Occasionally, fellows from Clark Air Base or from [the U.S. Navy base near] Olongapo would visit us.
One Thanksgiving two fellows arrived bringing a large turkey they had won at a turkey shoot.
I placed it on my kitchen counter.
A neighbor lady came over. She walked back and forth looking at the turkey.
“It's not a pig,” she said. “It's too big to be a chicken.”
You may be sure her family had a share of turkey! How thankful we were to God!
I expect to spend Thanksgiving Day at the home of a grandson and his family on Vashon Island.
P.S.: Since I am 91, I came through the Great Depression.
We lived on a farm 5 miles west of Joyce at the mouth of the Lyre River.
We had cows and chickens, plus deer dad shot. The meat made good hamburger, ground with the meat of a pig he raised.
Money was scarce. Dad shipped cream to the Port Angeles Creamery, wheeling the can on his wheelbarrow a quarter of a mile to the road.
Mom was a wonderful cook, so we had great Thanksgiving dinners.
Cabin in the woods
WE ANTICIPATE CELEBRATING Thanksgiving right here — along with our grown children and grandson!
We are getting older — but ever so much better in love.
Here's my story:
The pleasant aroma of roasting turkey reminded me of past Thanksgivings.

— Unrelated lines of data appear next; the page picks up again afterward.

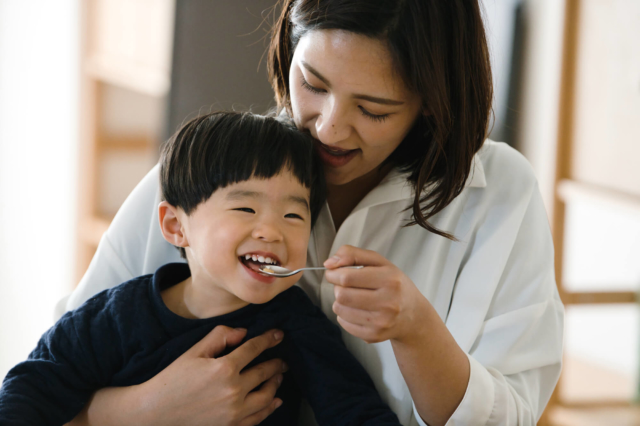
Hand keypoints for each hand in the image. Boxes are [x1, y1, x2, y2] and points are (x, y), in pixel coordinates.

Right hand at [76, 326, 287, 425]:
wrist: (155, 413)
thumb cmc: (173, 379)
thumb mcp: (194, 351)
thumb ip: (220, 336)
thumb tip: (244, 332)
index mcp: (224, 368)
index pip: (255, 348)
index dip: (269, 339)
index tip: (279, 335)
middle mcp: (234, 390)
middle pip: (265, 372)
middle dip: (276, 363)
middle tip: (283, 359)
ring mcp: (234, 412)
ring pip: (266, 396)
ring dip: (275, 384)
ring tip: (278, 377)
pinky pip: (258, 417)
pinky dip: (269, 408)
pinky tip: (274, 401)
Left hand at [324, 245, 427, 343]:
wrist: (413, 316)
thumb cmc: (394, 284)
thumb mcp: (380, 262)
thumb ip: (353, 254)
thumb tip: (329, 264)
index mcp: (390, 280)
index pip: (347, 277)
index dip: (333, 273)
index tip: (334, 272)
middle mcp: (388, 303)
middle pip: (341, 295)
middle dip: (337, 287)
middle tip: (345, 285)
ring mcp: (381, 322)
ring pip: (339, 309)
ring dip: (340, 301)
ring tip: (353, 297)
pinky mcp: (374, 335)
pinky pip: (343, 323)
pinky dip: (344, 315)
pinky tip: (357, 310)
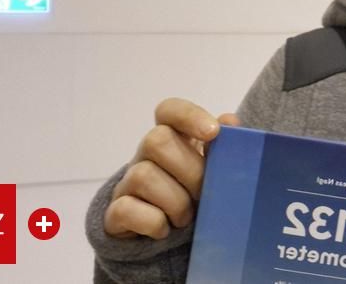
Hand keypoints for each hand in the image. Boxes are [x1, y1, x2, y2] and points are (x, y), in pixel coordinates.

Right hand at [103, 97, 239, 239]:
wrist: (171, 235)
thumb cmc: (198, 194)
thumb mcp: (216, 170)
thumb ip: (225, 146)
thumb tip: (229, 121)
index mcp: (174, 138)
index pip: (169, 110)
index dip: (189, 116)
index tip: (213, 133)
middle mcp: (146, 155)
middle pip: (156, 140)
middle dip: (189, 171)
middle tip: (204, 194)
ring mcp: (128, 182)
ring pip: (143, 176)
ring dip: (175, 202)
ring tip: (186, 218)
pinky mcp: (116, 212)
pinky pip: (126, 210)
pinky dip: (153, 223)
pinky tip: (165, 230)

But nothing else seemed the same.
Mom now lived in a tiny log cabin tucked in the woods.
We sat around her small oak table and while I didn't know it then, it was the final Thanksgiving we'd share there together.
Decades later, I celebrate in the same little log cabin.
What a great reminder that Thanksgiving is found in our hearts and our memories.
Even though life may change where we live, it doesn't have to change who we are and the family we love.
IN SAPPHO, THERE'S a group of friends who has been gathering for Thanksgiving dinner since 1975.
Everyone meets at the home of Roger Lien. Just before Thanksgiving 2009, his wife, Joan, passed away.
The tradition continued.
I was only 5 in 1975, and some of the “kids” who return every year were not yet born.
But we are in our 30s and 40s and travel back to Sappho every year, along with our parents, to meet, eat and catch up.
All of the adults went to the West End in the early to mid-1970s as “back-to-the-landers.”
The kids were raised in the Forks area but have now all left for other parts of Western Washington.
There's even a second generation of Thanksgiving kids now.
Thanksgiving 2012 will once again be spent in Sappho.
■ The adults who started this tradition were away from their families for the most part for the holiday, so began gathering with friends.
■ They have their “signature” dishes which, without arranging it, they bring every year.
■ Roger always makes the turkey. Joan used to.
■ We've had an engagement announced at Thanksgiving.
■ My daughter tried her first bite of real food at Thanksgiving when she was 6 months old.
■ There is a tradition called “Sappho Rules,” where people can take any available seat.
■ It seems like everyone there has an interesting job, from fisheries to nursing to prison to Peninsula College to snow patrol to architecture.